The world does not hold its breath during US-Russia summits as it did in the days of Kennedy and Khrushchev or Reagan and Gorbachev. But they are still important moments of (mostly choreographed) dialogue. Without Moscow’s co-operation, Barack Obama will find it far harder to make progress in Afghanistan or in his diplomatic strategy to stop Iran’s nuclear weapons programme. On top of this, Russia still has the capacity to create huge problems in Eastern Europe and Central Asia for the United States. It must be prevented from becoming a more chauvinist and aggressive power — otherwise Washington will be forced to choose between conflict and breaking its promises to the fledging democracies on Russia’s borders.
At the end of the Cold War, there was a moment — briefly — when both the Soviet Union and the United States could claim (at least to their own peoples) that they had triumphed by ending it peacefully. But the break-up of the USSR and the economic disasters of the 1990s dashed that illusory symmetry. Instead, Russia smarted at its humiliation. In only seven years, it had been relegated from superpower to mendicant nation bailed out by the IMF. Nato’s bombing of Serbia was a brutal demonstration that Russia could not even prevent military action against one of its historic allies in its ‘near-abroad’.
Much of Vladimir Putin’s political success has reflected his deft capacity to tap that resentment — leading, in turn, to the unproductive revival of a Cold War adversarial mindset. For instance, Russia, despite the modest progress made by Obama and Medvedev this week, remains extremely hostile to America’s plan for a missile defence shield with bases in Eastern Europe, viewing the shield as an attempt to allow Washington to strike without fear of retaliation. But this is absurd. A missile defence shield is essentially useless against any sizable nuclear arsenal. As an established nuclear power, Russia has an equally strong interest in the development of defences against nuclear attack from rogue states.

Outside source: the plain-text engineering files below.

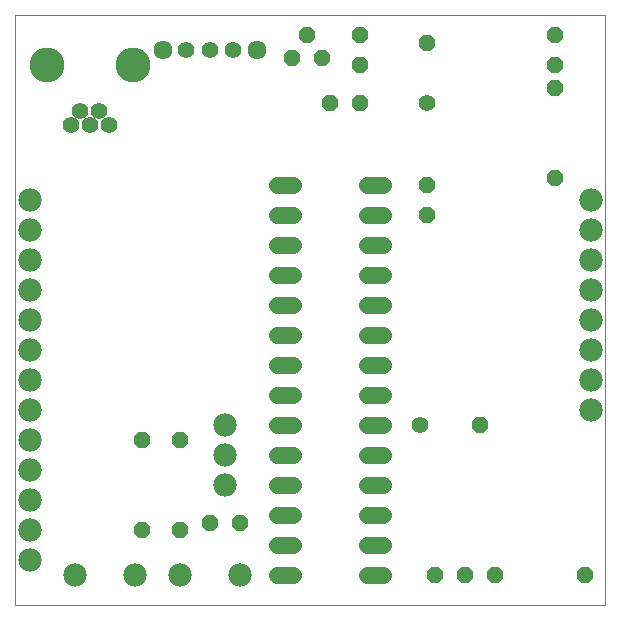
<source format=gts>
G75*
%MOIN*%
%OFA0B0*%
%FSLAX25Y25*%
%IPPOS*%
%LPD*%
%AMOC8*
5,1,8,0,0,1.08239X$1,22.5*
%
%ADD10C,0.00000*%
%ADD11OC8,0.05600*%
%ADD12C,0.05600*%
%ADD13C,0.07800*%
%ADD14C,0.05550*%
%ADD15C,0.11620*%
%ADD16C,0.05600*%
%ADD17C,0.06337*%
D10*
X0001800Y0001800D02*
X0001800Y0198650D01*
X0198650Y0198650D01*
X0198650Y0001800D01*
X0001800Y0001800D01*
D11*
X0044300Y0026800D03*
X0056800Y0026800D03*
X0066800Y0029300D03*
X0076800Y0029300D03*
X0056800Y0056800D03*
X0044300Y0056800D03*
X0139300Y0131800D03*
X0139300Y0141800D03*
X0116800Y0169300D03*
X0106800Y0169300D03*
X0116800Y0181800D03*
X0116800Y0191800D03*
X0104300Y0184300D03*
X0099300Y0191800D03*
X0094300Y0184300D03*
X0139300Y0189300D03*
X0181800Y0191800D03*
X0181800Y0181800D03*
X0181800Y0174300D03*
X0181800Y0144300D03*
X0156800Y0061800D03*
X0151800Y0011800D03*
X0141800Y0011800D03*
X0161800Y0011800D03*
X0191800Y0011800D03*
D12*
X0136800Y0061800D03*
X0139300Y0169300D03*
D13*
X0193800Y0136800D03*
X0193800Y0126800D03*
X0193800Y0116800D03*
X0193800Y0106800D03*
X0193800Y0096800D03*
X0193800Y0086800D03*
X0193800Y0076800D03*
X0193800Y0066800D03*
X0076800Y0011800D03*
X0056800Y0011800D03*
X0041800Y0011800D03*
X0021800Y0011800D03*
X0006800Y0016800D03*
X0006800Y0026800D03*
X0006800Y0036800D03*
X0006800Y0046800D03*
X0006800Y0056800D03*
X0006800Y0066800D03*
X0006800Y0076800D03*
X0006800Y0086800D03*
X0006800Y0096800D03*
X0006800Y0106800D03*
X0006800Y0116800D03*
X0006800Y0126800D03*
X0006800Y0136800D03*
X0071800Y0061800D03*
X0071800Y0051800D03*
X0071800Y0041800D03*
D14*
X0033099Y0161721D03*
X0029950Y0166446D03*
X0026800Y0161721D03*
X0023650Y0166446D03*
X0020501Y0161721D03*
X0058926Y0186800D03*
X0066800Y0186800D03*
X0074674Y0186800D03*
D15*
X0041170Y0181800D03*
X0012430Y0181800D03*
D16*
X0089200Y0141800D02*
X0094400Y0141800D01*
X0094400Y0131800D02*
X0089200Y0131800D01*
X0089200Y0121800D02*
X0094400Y0121800D01*
X0094400Y0111800D02*
X0089200Y0111800D01*
X0089200Y0101800D02*
X0094400Y0101800D01*
X0094400Y0091800D02*
X0089200Y0091800D01*
X0089200Y0081800D02*
X0094400Y0081800D01*
X0094400Y0071800D02*
X0089200Y0071800D01*
X0089200Y0061800D02*
X0094400Y0061800D01*
X0094400Y0051800D02*
X0089200Y0051800D01*
X0089200Y0041800D02*
X0094400Y0041800D01*
X0094400Y0031800D02*
X0089200Y0031800D01*
X0089200Y0021800D02*
X0094400Y0021800D01*
X0094400Y0011800D02*
X0089200Y0011800D01*
X0119200Y0011800D02*
X0124400Y0011800D01*
X0124400Y0021800D02*
X0119200Y0021800D01*
X0119200Y0031800D02*
X0124400Y0031800D01*
X0124400Y0041800D02*
X0119200Y0041800D01*
X0119200Y0051800D02*
X0124400Y0051800D01*
X0124400Y0061800D02*
X0119200Y0061800D01*
X0119200Y0071800D02*
X0124400Y0071800D01*
X0124400Y0081800D02*
X0119200Y0081800D01*
X0119200Y0091800D02*
X0124400Y0091800D01*
X0124400Y0101800D02*
X0119200Y0101800D01*
X0119200Y0111800D02*
X0124400Y0111800D01*
X0124400Y0121800D02*
X0119200Y0121800D01*
X0119200Y0131800D02*
X0124400Y0131800D01*
X0124400Y0141800D02*
X0119200Y0141800D01*
D17*
X0082548Y0186800D03*
X0051052Y0186800D03*
M02*

</source>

To be clear: there have been some positive signs at this summit. Both sides have agreed to reduce significantly their number of nuclear weapons and launchers. This should build confidence; even if it is hard to see what practical good it does as both countries still have the capacity to blow each other up many times over. Moscow’s decision to allow the US over-flight rights to resupply its forces in Afghanistan is encouraging evidence of a willingness not to view the relationship as a zero sum game and to recognise that both countries have a common interest in stability in Central and South Asia, and elsewhere.
But we should also acknowledge that there are other areas where the interests of Russia and the West are presently at odds. Russia wants to re-establish a sphere of influence in its near-abroad, to have a veto over the security arrangements of its neighbours. The West is rightly committed to the principle that sovereign, democratic governments have a right to make their own arrangements for their defence. The West wants to promote freedom and democracy. Moscow does not. It was no coincidence that Mahmoud Ahmadinejad was warmly welcomed in Russia straight after Iran’s rigged elections.
On Iran generally, our aims are not aligned. The West wants to see Iran abandon its nuclear programme and become, by stages, a full member of the international community. Russia has no desire to see Iran emerge as an alternative gas supplier to Europe, something that would happen if Iran were to stop being a global pariah.
Real progress in relations between Russia and the West will only come about when Moscow abandons Cold War ways of thinking (although Obama’s own emphasis on a nuclear-free world suggests that he hasn’t entirely jettisoned his own Carter-style baggage). For that reason, it remains in the interests of the United States to continue to promote greater openness in Russia, however this strategy may be viewed by the current regime in Moscow. A more liberal Russia will be one more liberated from its past.